You drive it from the channel — /status, /run 5, /cancel 3, /tail 7, or @HerdDog please bump mem to 4G.

Things to play with

Once you have it running, edit examples/mnist_training/hyperherd.yaml and re-run — HyperHerd reconciles:

  • Add 0.5 to dropout.values → 4 new trials get appended on the next herd run, existing ones stay.
  • Change grid from [learning_rate, optimizer] to all → full Cartesian (with constraint pruning) — many more trials.
  • Add a static_overrides: ["max_epochs=10"] → faster iteration for debugging.
  • Edit a condition to invert it (> 0.05< 0.05) → see the constraint engine prune a different chunk of the grid.

Anything you change persists on subsequent runs — no manifest regeneration needed.
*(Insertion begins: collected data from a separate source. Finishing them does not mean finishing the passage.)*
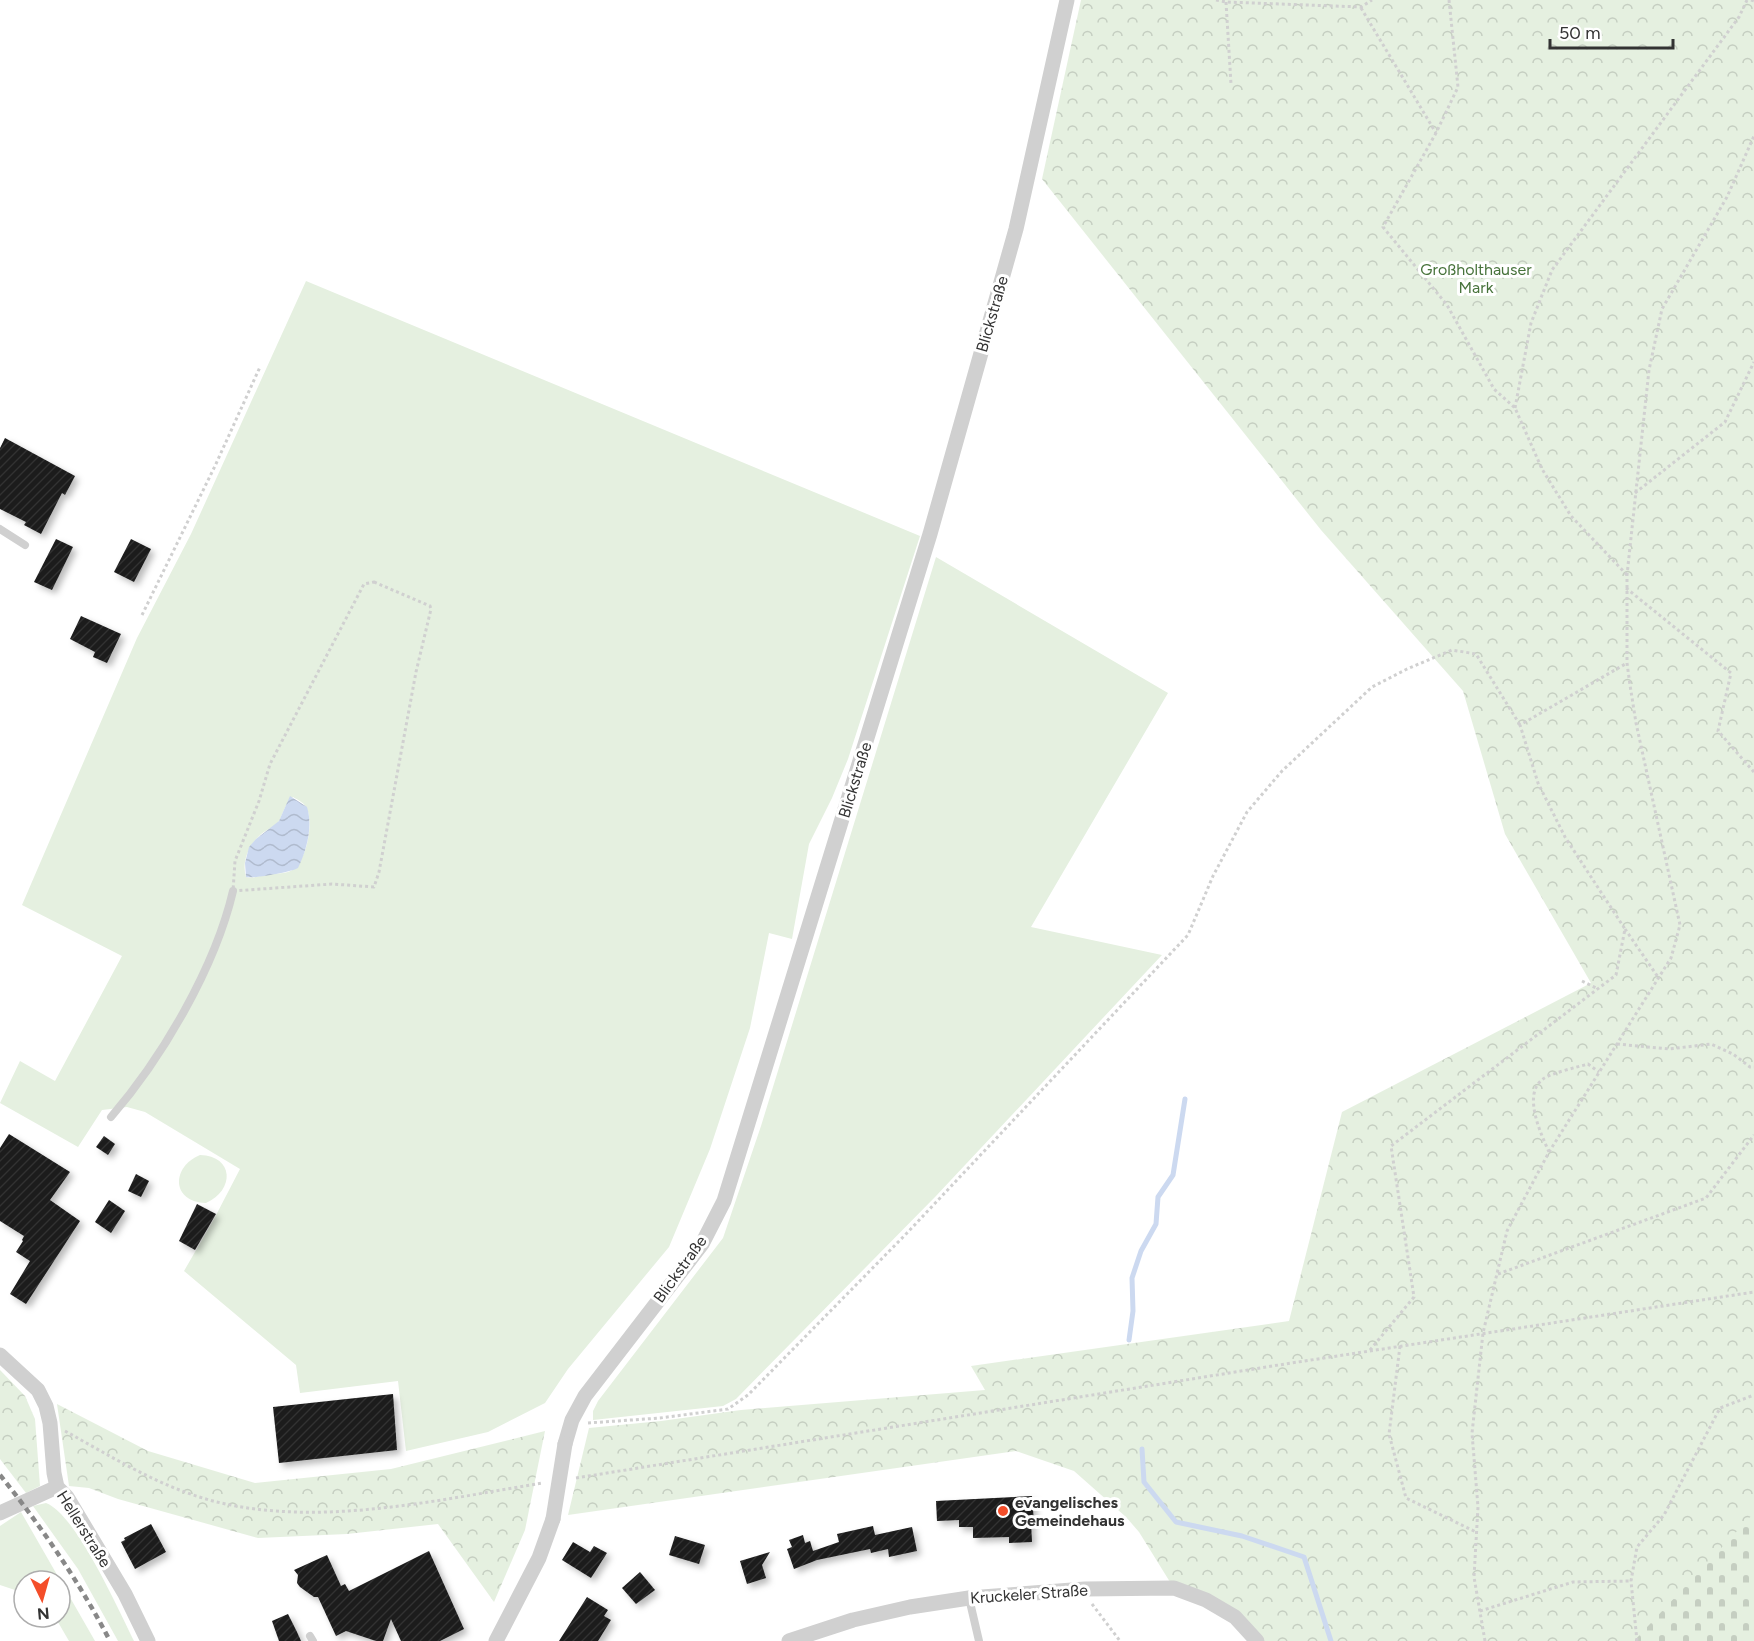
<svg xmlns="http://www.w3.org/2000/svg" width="1754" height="1641" font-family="Figtree,sans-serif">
<defs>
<pattern id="forest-crowns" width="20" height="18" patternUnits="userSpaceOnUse" patternTransform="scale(1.5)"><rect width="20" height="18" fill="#e5f0e0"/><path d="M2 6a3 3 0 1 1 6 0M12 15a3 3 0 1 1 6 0" fill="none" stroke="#c5cec1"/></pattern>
<pattern id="cemetery-stones" width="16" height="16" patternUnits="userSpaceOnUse" patternTransform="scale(1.5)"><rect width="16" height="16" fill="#e5f0e0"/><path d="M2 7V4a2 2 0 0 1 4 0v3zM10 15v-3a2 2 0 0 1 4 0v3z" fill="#c5cec1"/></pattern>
<pattern id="water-waves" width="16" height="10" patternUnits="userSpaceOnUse" patternTransform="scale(1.5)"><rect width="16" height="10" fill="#ccd9f0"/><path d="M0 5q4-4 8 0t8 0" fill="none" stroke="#b0bbce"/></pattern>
<pattern id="building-hatch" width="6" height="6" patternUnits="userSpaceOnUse" patternTransform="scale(1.5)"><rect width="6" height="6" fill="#1a1a1a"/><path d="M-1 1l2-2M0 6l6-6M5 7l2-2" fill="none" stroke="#333"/></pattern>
<filter id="shadow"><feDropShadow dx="4" dy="4" stdDeviation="3" flood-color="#0004"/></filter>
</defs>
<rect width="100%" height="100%" fill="#fff"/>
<g fill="#e5f0e0" fill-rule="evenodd">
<path d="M306,281l614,255 -72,223 -16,39 -23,46 -17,95 -23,-6 -19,95 -40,121 -41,98 -101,122 -23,34 -57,29 -82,19 -8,-70 -98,12 -4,-28 -112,-94 30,-52 26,-50 -95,-57 -18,-5 -25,3 -24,37 -78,-44 20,-42 35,20 67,-125 -100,-51 115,-267 54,-104zM293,797c5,3 12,6 14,12 7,15 -1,58 -19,63 -6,2 -13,1 -19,2 -8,1 -15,5 -23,3 -5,-17 4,-35 18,-45 5,-4 12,-5 15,-11 5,-9 5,-16 14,-24z"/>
<polygon points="936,557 1168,693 1031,927 1162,955 936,1196 736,1399 723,1406 593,1420 593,1411 598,1401 723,1238 761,1126"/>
<path d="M200,1155c34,1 35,35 6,48 -35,-1 -35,-36 -6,-48z"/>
<path d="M46,1503c30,11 73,108 88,138h-16l-40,-72 -45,-63z"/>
<polygon points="21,1512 95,1641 69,1641 55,1617 60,1617 60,1581 24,1581 24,1593 0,1585 0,1526"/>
</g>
<g fill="url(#forest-crowns)">
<polygon points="1081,0 1754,0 1754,1641 1261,1641 1170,1582 1139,1532 1126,1517 1074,1471 1016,1451 568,1515 589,1428 661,1421 741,1410 985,1390 971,1366 1289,1321 1342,1112 1591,983 1505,834 1463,691 1321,530 1042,179"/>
<polygon points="0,1370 25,1396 35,1419 40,1486 26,1493 0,1459"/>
<polygon points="57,1404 148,1451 255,1483 391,1469 545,1431 525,1530 494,1602 438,1524 347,1534 258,1538 118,1499 89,1488 69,1486"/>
</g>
<polygon fill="url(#cemetery-stones)" points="1754,1513 1754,1641 1634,1641"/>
<path fill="url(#water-waves)" d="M290,796l17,11c6,19 0,43 -9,61 -6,4 -46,11 -52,9l-1,-14 4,-16 7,-8 23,-18z"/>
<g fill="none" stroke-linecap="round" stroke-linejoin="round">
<g stroke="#ccd9f0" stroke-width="5">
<polyline points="1129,1340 1133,1311 1132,1278 1141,1251 1156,1224 1158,1197 1173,1175 1185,1099"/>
<polyline points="1142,1449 1144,1482 1176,1522 1242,1536 1304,1557 1331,1641"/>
</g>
</g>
<g fill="url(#building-hatch)" filter="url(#shadow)">
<polygon points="5,438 75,476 65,495 62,493 41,534 24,525 26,522 0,509 0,448"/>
<polygon points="56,539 73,547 52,590 34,582"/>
<polygon points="131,539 151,549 134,582 114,572"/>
<polygon points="81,616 121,634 107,663 93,657 95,652 70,639"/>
<polygon points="9,1134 70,1172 50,1200 80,1221 26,1304 10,1294 30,1261 16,1252 23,1241 22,1240 24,1236 0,1221 0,1148"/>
<polygon points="104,1136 115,1144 108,1155 96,1147"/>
<polygon points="136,1174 149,1181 141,1197 128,1191"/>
<polygon points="109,1200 125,1211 111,1233 95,1222"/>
<polygon points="197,1204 216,1214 195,1250 179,1241"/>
<polygon points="393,1394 397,1450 279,1463 273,1407"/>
<polygon points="1032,1496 1034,1522 1031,1522 1032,1542 1009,1543 1009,1537 973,1538 973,1527 959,1527 959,1520 937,1521 936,1501"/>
<polygon points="151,1524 166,1552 135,1569 121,1542 125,1540 124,1538"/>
<polygon points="873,1526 875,1535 912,1527 917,1551 889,1557 888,1549 871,1553 870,1549 817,1560 794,1569 787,1549 792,1547 789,1540 803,1535 805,1543 810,1541 813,1551 839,1542 837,1534"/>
<polygon points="675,1536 705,1545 699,1564 669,1555"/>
<polygon points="573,1542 590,1552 594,1546 607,1553 591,1578 562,1560"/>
<polygon points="429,1551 464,1629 440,1641 401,1641 391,1619 383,1641 376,1641 346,1631 336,1636 318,1597 314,1597 300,1587 297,1583 298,1575 294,1570 327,1555 341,1586 345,1584 349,1591"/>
<polygon points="770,1552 762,1565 766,1578 747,1584 740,1561"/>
<polygon points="640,1572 655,1590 636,1604 622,1588"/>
<polygon points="587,1597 608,1610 604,1616 611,1620 598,1641 559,1641"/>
<polygon points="288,1614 297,1632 301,1641 279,1641 272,1621"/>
</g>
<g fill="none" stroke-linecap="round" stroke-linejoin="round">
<g stroke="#d0d0d0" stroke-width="3" stroke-dasharray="3 3" stroke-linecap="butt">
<polyline points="1216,0 1226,2 1361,7 1372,0"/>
<polyline points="1449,0 1458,87 1436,133 1383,227 1447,305 1494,389 1515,408 1542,469 1571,516 1627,575"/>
<polyline points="1751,0 1754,1"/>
<polyline points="1226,2 1231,84"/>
<polyline points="1361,8 1436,133"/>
<polyline points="1515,408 1531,323 1552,270 1739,17 1747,0"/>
<polyline points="1635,493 1725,422 1754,362"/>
<polygon points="374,582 430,606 431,609 416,672 379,872 374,887 332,884 233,891 235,861 259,801 270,764 364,584"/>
<polyline points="1626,588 1731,673 1718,731 1754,772"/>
<polyline points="142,615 215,466 260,367"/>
<polyline points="1625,929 1658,977"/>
<polyline points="1582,981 1598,989"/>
<polyline points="1617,1044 1669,1049 1711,1044 1733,1054 1750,1067 1754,1067"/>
<path d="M1549,1152c-8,-18 -27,-58 -6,-73 8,-6 35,-12 45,-15l11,8"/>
<polyline points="1498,1274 1706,1198 1754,1135"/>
<polyline points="1400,1346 1389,1434 1406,1498 1476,1532"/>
<polyline points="1370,1350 1414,1297 1391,1146 1616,975 1625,929 1565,837 1538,783 1520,725 1627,663"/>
<polyline points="588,1423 660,1418 728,1409 748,1395 907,1233 1188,935 1213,876 1247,812 1282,771 1372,687 1407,669 1452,650 1476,654 1520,725"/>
<path d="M65,1431c47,26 95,56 148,70 105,27 224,-1 330,-18"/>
<polyline points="576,1478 1285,1364 1754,1292"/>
<polyline points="1092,1604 1120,1641"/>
<polyline points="1480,1611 1573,1582 1631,1581"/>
<polyline points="1485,1641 1474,1577 1478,1507 1472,1433 1483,1333 1507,1231 1549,1152 1671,958 1680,925 1636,723 1630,685 1627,663 1627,575 1649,370 1662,309 1727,197 1754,136"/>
<polyline points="1637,1641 1631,1581 1637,1547 1664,1515 1720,1408 1754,1395"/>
</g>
<g stroke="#d0d0d0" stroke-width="8">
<polyline points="0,529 25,545"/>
<path d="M111,1117c51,-59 104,-149 122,-226"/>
<polyline points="969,1598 979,1641"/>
<polyline points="310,1636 313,1641"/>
</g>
<g stroke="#d0d0d0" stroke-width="15">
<polyline points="0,1355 38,1390 46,1406 50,1423 54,1473 57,1487 67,1497 125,1594 148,1641"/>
<polyline points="565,1444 572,1420 585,1396 702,1244 724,1201 930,534 1016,229 1067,0"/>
<polyline points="0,1513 57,1487"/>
<polyline points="496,1641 539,1558 553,1519"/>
<polyline points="789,1641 853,1620 910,1607 969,1598 1085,1589 1174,1588 1206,1600 1235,1617 1257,1641"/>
</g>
<path stroke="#888" stroke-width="4.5" stroke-dasharray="6 4.5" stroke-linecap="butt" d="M0,1475c41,51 80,108 110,166"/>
<polyline stroke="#d0d0d0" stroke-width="15" points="553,1519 565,1444"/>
</g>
<circle fill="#f44e2a" stroke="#fff" stroke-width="2" cx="1003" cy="1511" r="6"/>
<g text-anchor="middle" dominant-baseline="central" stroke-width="6" stroke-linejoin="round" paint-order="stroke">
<g font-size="16" fill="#47733b" stroke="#fff">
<text x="1476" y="269">Großholthauser<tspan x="1476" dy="18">Mark</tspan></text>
</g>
<g font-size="16" fill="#333" stroke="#fff">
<text transform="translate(992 314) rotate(-74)">Blickstraße</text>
<text transform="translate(855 780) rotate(-73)">Blickstraße</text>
<text transform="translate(680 1269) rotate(-54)">Blickstraße</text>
<text transform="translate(84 1529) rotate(58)">Hellerstraße</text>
<text transform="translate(1029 1594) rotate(-4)">Kruckeler Straße</text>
</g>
<g font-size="16" font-weight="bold" fill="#333" stroke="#fff" text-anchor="start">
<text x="1015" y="1502">evangelisches<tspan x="1015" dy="18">Gemeindehaus</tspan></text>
</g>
</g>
<g transform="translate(42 1599) rotate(175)"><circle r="28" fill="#ffffff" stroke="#adadad" stroke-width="1.5"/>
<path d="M0-4.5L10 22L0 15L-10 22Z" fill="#f44e2a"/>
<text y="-9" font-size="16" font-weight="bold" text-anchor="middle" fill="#333333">N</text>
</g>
<path d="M1550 39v9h123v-9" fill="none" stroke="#333333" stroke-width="3"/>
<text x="1559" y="39" font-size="18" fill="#333333" stroke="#ffffff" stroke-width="4.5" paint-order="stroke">50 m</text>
</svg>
What's in the workspace after a run

examples/mnist_training/
├── hyperherd.yaml             # the sweep config
├── launch.sh                  # launcher: invokes train.py with overrides
├── train.py                   # PyTorch Lightning trainer (calls log_result)
├── requirements.txt           # trial-side deps
├── data/                      # MNIST download
└── .hyperherd/                # HyperHerd state (you can `herd clean -a` this)
    ├── manifest.json          # the sweep's source of truth
    ├── job.sbatch             # generated SLURM script
    ├── results/<idx>.json     # per-trial metric files (test_acc, test_loss, …)
    └── logs/<idx>.{out,err}   # per-trial stdout / stderr from SLURM

If you also ran herd monitor, you'll see MONITOR_PLAN.md, chat-history.jsonl, agent_log.jsonl, and a few snapshot files alongside.